# Medinai & Strawberry Spilo



## Noe (Aug 22, 2003)

I have a Medanai about 5" long. And I want to buy a Strawberry Spilo. I been looking at both in this site and in my eyes both look the same. Is there something I'm missing.

Your help will be appreciated...........


----------



## Judazzz (Jan 13, 2003)

I highly doubt your 'medinai' is indeed a medinai - as far as I know, only one of our members has a confirmed S. medinai: all others are spilo cf.

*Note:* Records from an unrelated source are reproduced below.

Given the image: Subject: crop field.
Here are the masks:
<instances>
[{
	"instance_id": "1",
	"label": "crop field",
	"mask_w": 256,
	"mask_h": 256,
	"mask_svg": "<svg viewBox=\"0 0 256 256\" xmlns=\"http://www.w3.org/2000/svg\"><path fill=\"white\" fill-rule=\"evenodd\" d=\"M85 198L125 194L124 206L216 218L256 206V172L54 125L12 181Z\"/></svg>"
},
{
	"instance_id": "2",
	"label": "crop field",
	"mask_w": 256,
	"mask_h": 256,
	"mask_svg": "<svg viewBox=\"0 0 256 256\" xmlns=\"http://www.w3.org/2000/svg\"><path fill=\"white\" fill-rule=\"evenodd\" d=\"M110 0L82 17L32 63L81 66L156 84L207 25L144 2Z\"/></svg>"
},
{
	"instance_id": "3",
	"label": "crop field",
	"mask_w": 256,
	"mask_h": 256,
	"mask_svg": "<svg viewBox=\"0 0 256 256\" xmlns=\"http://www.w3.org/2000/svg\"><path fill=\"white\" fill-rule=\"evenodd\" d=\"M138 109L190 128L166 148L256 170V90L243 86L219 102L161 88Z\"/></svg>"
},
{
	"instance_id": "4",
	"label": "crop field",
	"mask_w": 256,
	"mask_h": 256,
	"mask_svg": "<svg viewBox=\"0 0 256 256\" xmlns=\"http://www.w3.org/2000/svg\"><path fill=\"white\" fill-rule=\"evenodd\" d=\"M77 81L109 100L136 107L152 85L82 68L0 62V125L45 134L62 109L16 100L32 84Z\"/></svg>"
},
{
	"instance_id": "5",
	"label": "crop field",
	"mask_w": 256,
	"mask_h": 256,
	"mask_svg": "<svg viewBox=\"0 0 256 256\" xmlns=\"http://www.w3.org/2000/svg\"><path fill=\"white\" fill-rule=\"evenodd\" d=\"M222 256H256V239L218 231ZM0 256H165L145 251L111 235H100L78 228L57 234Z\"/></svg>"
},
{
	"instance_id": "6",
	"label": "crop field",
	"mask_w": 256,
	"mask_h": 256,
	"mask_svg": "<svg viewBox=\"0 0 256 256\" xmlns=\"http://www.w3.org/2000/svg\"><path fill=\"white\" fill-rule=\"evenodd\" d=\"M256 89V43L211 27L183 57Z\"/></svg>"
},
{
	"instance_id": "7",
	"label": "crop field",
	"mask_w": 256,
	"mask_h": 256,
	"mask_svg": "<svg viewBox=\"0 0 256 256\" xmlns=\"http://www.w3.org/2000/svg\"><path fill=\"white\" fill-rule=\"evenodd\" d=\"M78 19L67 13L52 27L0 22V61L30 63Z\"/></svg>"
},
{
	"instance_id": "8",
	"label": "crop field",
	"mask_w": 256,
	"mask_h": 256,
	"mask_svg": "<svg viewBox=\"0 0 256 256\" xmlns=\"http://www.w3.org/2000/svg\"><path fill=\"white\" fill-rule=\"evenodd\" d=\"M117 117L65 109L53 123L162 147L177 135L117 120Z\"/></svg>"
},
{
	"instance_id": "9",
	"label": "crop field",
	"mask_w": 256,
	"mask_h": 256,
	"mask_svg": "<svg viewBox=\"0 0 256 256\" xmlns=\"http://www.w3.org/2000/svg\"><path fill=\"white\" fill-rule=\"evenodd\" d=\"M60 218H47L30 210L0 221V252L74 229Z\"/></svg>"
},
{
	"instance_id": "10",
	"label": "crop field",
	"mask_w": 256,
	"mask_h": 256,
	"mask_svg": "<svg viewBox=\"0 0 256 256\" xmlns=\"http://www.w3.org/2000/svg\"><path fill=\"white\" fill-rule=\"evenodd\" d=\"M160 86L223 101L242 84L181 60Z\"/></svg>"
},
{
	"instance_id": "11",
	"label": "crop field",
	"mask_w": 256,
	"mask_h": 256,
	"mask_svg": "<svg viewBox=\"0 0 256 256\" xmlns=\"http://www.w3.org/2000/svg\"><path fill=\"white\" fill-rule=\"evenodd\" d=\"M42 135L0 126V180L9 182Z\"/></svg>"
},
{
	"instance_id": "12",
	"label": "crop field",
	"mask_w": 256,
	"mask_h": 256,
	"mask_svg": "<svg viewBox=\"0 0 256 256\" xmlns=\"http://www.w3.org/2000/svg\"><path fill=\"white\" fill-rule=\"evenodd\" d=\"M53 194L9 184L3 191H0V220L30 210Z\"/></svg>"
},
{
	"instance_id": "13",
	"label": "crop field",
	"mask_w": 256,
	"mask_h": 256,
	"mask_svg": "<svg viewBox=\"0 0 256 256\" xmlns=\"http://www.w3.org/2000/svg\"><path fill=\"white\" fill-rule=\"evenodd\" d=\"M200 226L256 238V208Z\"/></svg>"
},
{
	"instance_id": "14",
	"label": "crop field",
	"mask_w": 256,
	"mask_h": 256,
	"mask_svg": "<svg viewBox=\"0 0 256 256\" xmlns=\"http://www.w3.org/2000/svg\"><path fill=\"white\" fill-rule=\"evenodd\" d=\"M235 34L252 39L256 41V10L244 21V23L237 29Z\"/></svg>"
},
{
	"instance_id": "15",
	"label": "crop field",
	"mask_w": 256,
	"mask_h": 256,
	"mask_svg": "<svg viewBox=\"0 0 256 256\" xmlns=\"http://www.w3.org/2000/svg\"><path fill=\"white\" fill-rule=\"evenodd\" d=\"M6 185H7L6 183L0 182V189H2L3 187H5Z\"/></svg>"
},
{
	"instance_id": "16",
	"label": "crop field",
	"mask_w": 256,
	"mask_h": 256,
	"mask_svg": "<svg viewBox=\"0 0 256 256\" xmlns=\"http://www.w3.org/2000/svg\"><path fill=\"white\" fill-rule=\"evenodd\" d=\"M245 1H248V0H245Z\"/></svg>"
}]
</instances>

Spilo CF (picture belongs to Nate)









Medinai (pictures belong to Mr_Hannibal):


















Strawberry Spilo (pic belongs to o snap its eric):









Strawberry spilo is not more than a common name, based on appearance/coloration, and hold little value, since people can attach any name to any fish.
As far as I know, sb spilo's look pretty much the same as your average gold spilo/maculatus, besides the color...


----------



## Noe (Aug 22, 2003)

I will post the picture tomorrow. When I bought it they told me it was a Medinai.
Only you expert will determine if I have a "Medinai" or not.
Tomorrow I will post pictures.

Thank You


----------



## Judazzz (Jan 13, 2003)

Noe said:


> I will post the picture tomorrow. When I bought it they told me it was a Medinai.
> Only you expert will determine if I have a "Medinai" or not.
> Tomorrow I will post pictures.
> 
> Thank You


 Let's attempt a quick-ID: what color are the yes of your fish?


----------



## Noe (Aug 22, 2003)

My fish hads pale (light yellow) eyes and red under the gills and red along the anal fin. Also what I notice is that the whole body shines silvery. My daughter call it silver fish.


----------



## tramca (Jul 17, 2003)

We have 3 red bellied piranhas, and were wondering if they would get along with strawberry spilos?
We are moving them into a 5ft tank and would like to get a couple more of a different species.
We saw the spilos in our lps, we know they are NOT red bellies, but judging by the pictures posted here they look more like the above.
If not strawberry spilos, which other piranhas will get on with reds?

Thanks.


----------



## akio525 (Sep 4, 2003)

tramca said:


> We have 3 red bellied piranhas, and were wondering if they would get along with strawberry spilos?
> We are moving them into a 5ft tank and would like to get a couple more of a different species.
> We saw the spilos in our lps, we know they are NOT red bellies, but judging by the pictures posted here they look more like the above.
> If not strawberry spilos, which other piranhas will get on with reds?
> ...


 Any other pygo around the same size will usually get along with your reds.


----------



## Genin (Feb 4, 2003)

Mr Hannibal's Medinai is the only one i have seen in the hobby that is legit. Others say they have them but never have pics to back it up, or they have a spilo cf like i did. Hannibal's a cheater though he can go fishing for his Ps!!! hahaha.

Joe


----------



## Noe (Aug 22, 2003)

I will post pictures of my fish hopefully is a legit medanai. Just give me a few minutes. 
Thanks


----------



## Mr. Hannibal (Feb 21, 2003)

Genin said:


> Mr Hannibal's Medinai is the only one i have seen in the hobby that is legit. Others say they have them but never have pics to back it up, or they have a spilo cf like i did. Hannibal's a cheater though he can go fishing for his Ps!!! hahaha.
> 
> Joe


Hey man, i´m not a cheater







...it´s not my fault i live in Venezuela














!


----------



## Mr. Hannibal (Feb 21, 2003)

Noe said:


> I will post pictures of my fish hopefully is a legit medanai. Just give me a few minutes.
> Thanks


If you can´t post some pics of your P you can compare it with Medinai pics at OPEFE´s and read the "color of life" information...:nod:







!

...anyway i would like to see your fish pics...







!


----------



## evermore (Oct 7, 2003)

tried to get picture smaller? what do you think this is cf or medinai? keep in mind that this fish is around 6"to7" and i got him about year ago from date and he was about 2" and it seem's he's growing faster than what other's proclaim these fish do. i say since june he's grow about 2". he is very aggressive. perfer's to sit in front view of tank and there is many hiding spots and well planted.not scared of anything. just curious what people think it is. i thought it was a spilo cf but starting to think otherwise now. what do you think ?????


----------